## QUOTED PASSAGE
ADP posted solid job growth earlier in the week and this morning the Unemployment Report was solid (431K). That is a “Goldilocks” number for the market as far as I am concerned. Not too hot and not too cold. It is a sign of strong economic growth and this level of employment can support interest rate hikes. The worst case scenario is job losses and inflation induced interest rate hikes.

Earnings season is approaching and that typically attracts buyers. End of month/beginning of the month fund buying is also supporting the market.

Swing traders do not have a longer term SPY position because we have been expecting a dip and I mentioned this in my comments yesterday. I want to see profit taking and I want to gauge support. If the market drifts down to the 200-day MA and it bounces before it gets there, I will feel confident enough to buy SPY and hold it through April. If the market attacks the 200-day MA and it easily falls back through it, I will stay in cash. My comments to swing traders in this section are intended for holding periods that are 3 weeks or longer. For that timeline I still believe cash is king. Selling out of the money bullish put spreads on strong stocks is viable, but those spreads need to be sold below major technical support. If the SPY closes below the 200-day MA, I would close those positions and wait for support. I do like the support level that has been established at SPY $420 on a longer term basis and I want to see the next market decline find support well above $430. When we see this, we can start selling some OTM bullish put spreads fairly aggressively into earnings season.

## WRITTEN PROBLEM 1
List everything the writer of the market commentary says they want to do or see, taken from each place the words "I want to" appear.
## WRITTEN PROBLEM 2
Please output every line of the plant sheet records exactly as it stands, leaving out the pictures.

## EXTRACTED MATERIAL
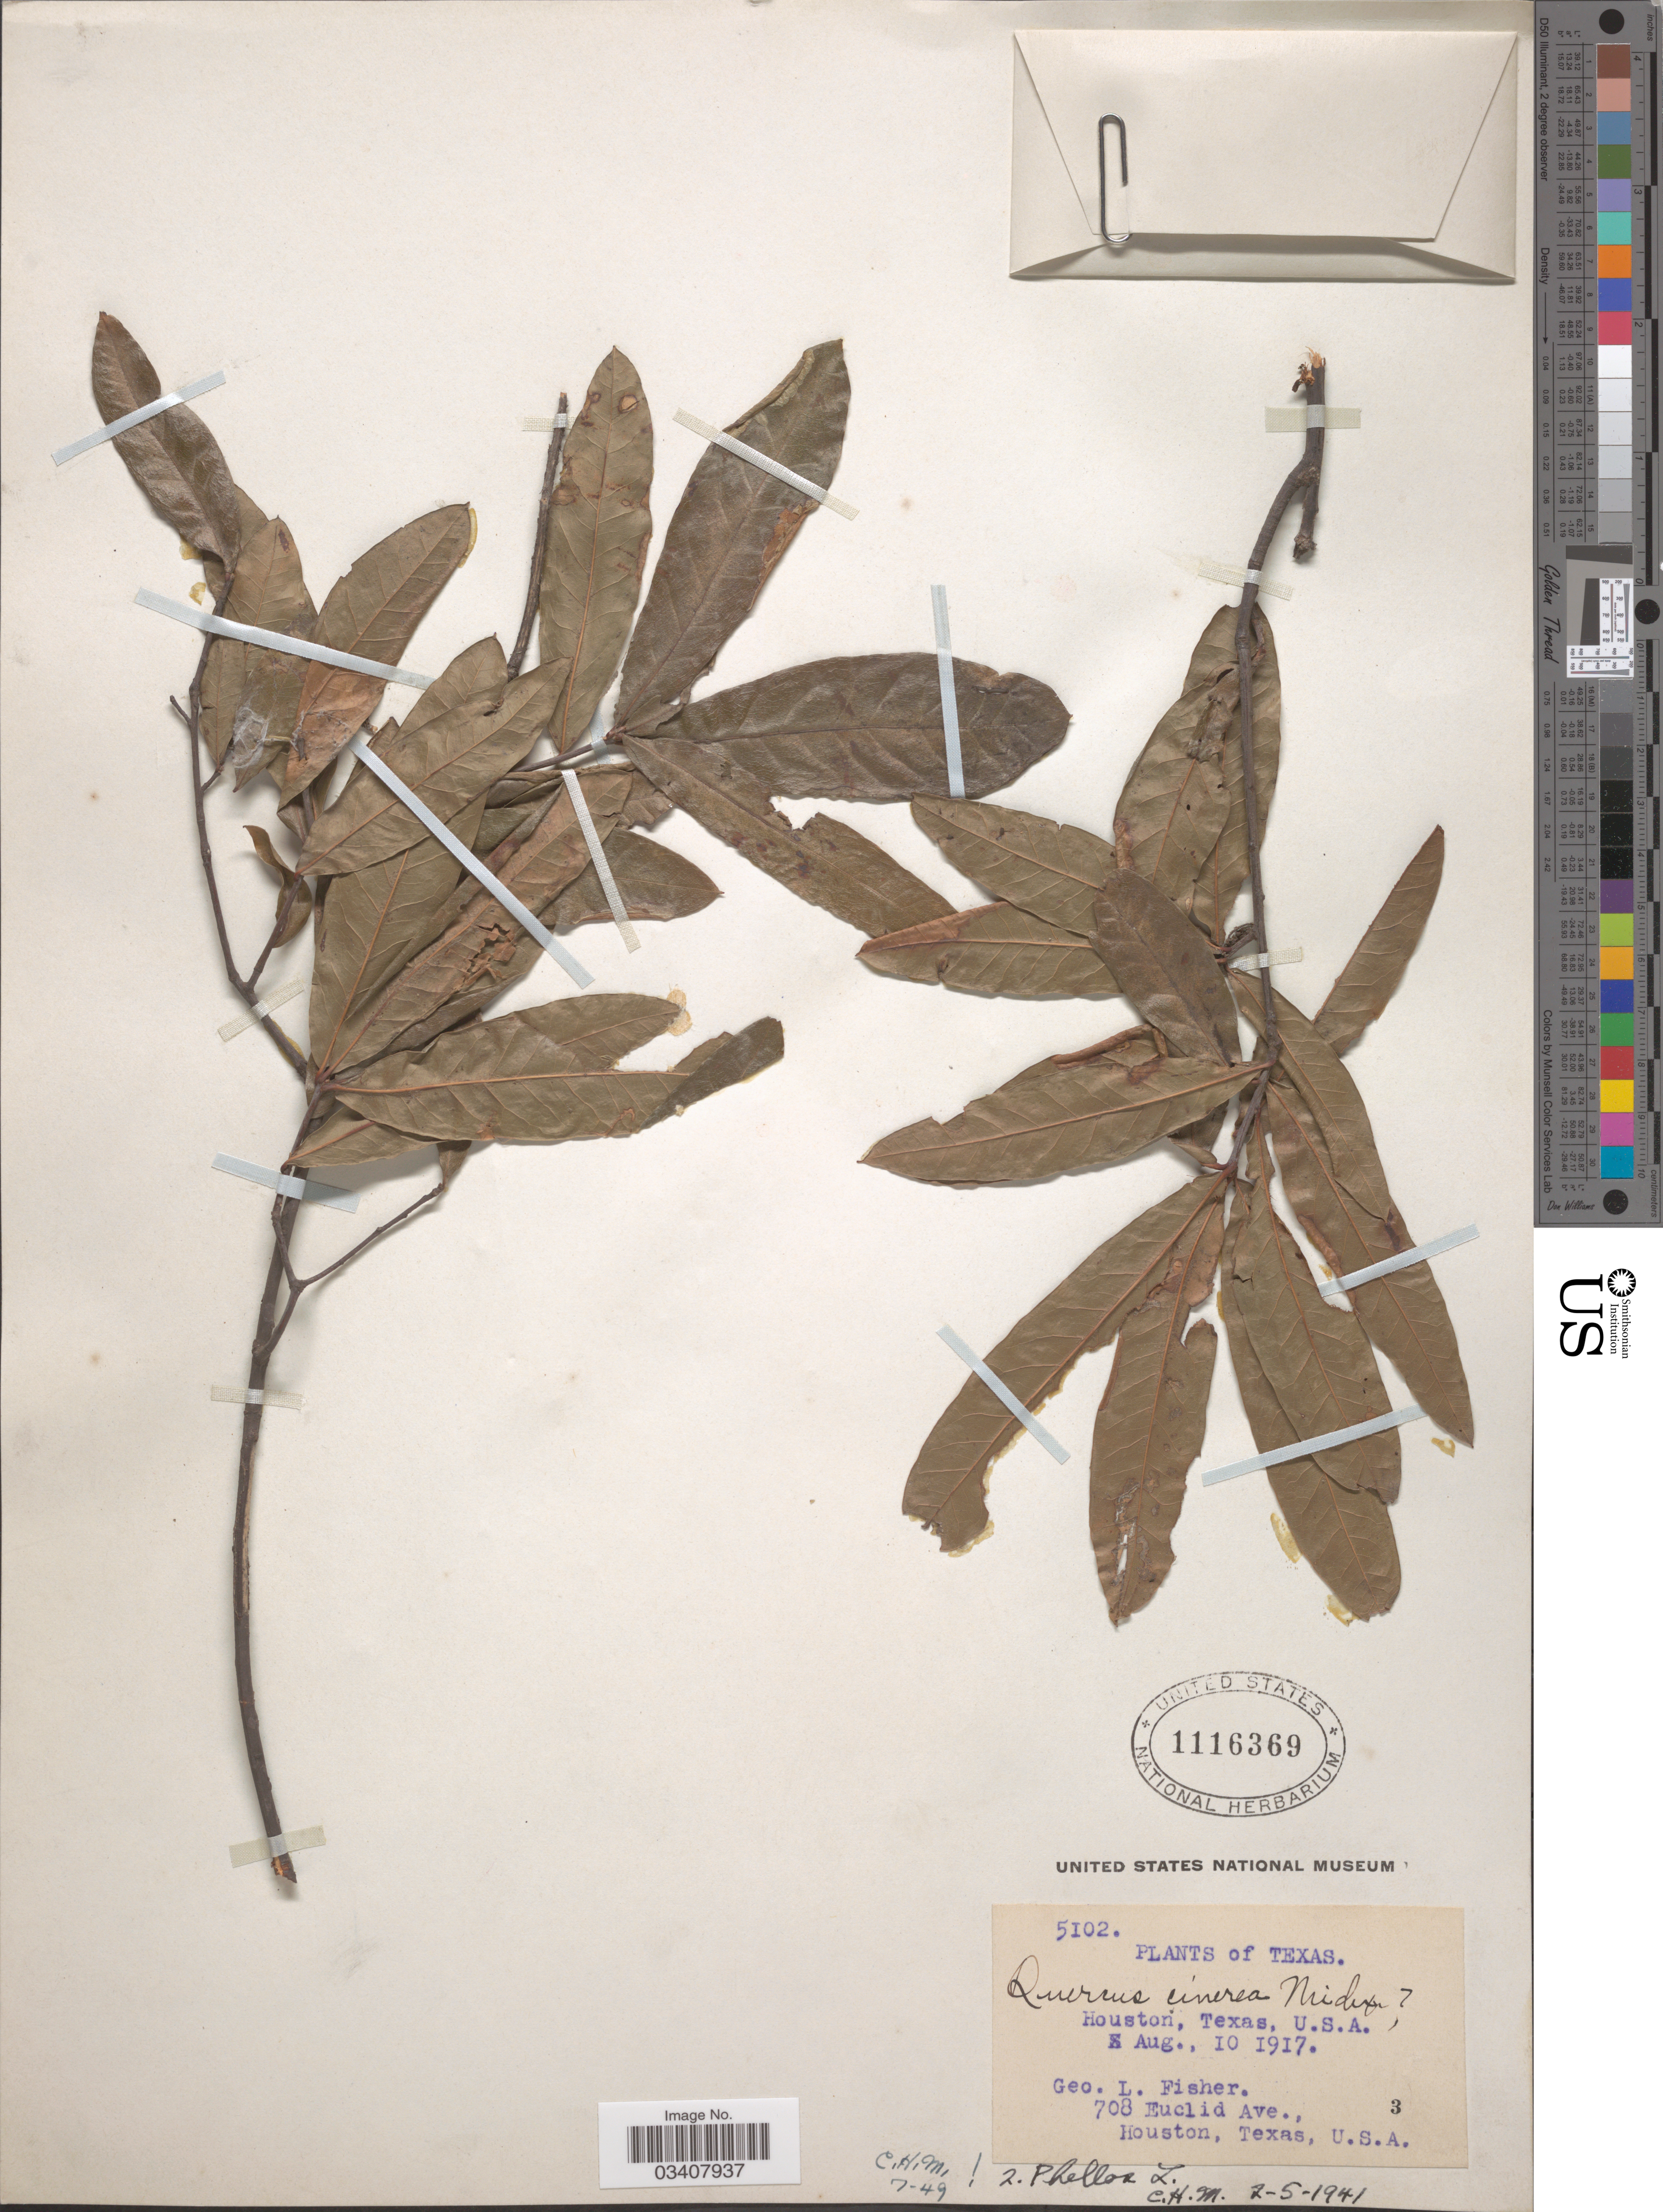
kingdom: Plantae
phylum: Tracheophyta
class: Magnoliopsida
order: Fagales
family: Fagaceae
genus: Quercus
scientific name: Quercus phellos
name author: L.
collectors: G. L. Fisher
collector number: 5102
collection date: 1917-08-10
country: United States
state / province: Texas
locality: Houston.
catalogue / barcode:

## OUTPUT 1
- see profit taking
- gauge support
- see the next market decline find support well above $430

## OUTPUT 2
kingdom: Plantae
phylum: Tracheophyta
class: Magnoliopsida
order: Fagales
family: Fagaceae
genus: Quercus
scientific name: Quercus phellos
name author: L.
collectors: G. L. Fisher
collector number: 5102
collection date: 1917-08-10
country: United States
state / province: Texas
locality: Houston.
catalogue / barcode:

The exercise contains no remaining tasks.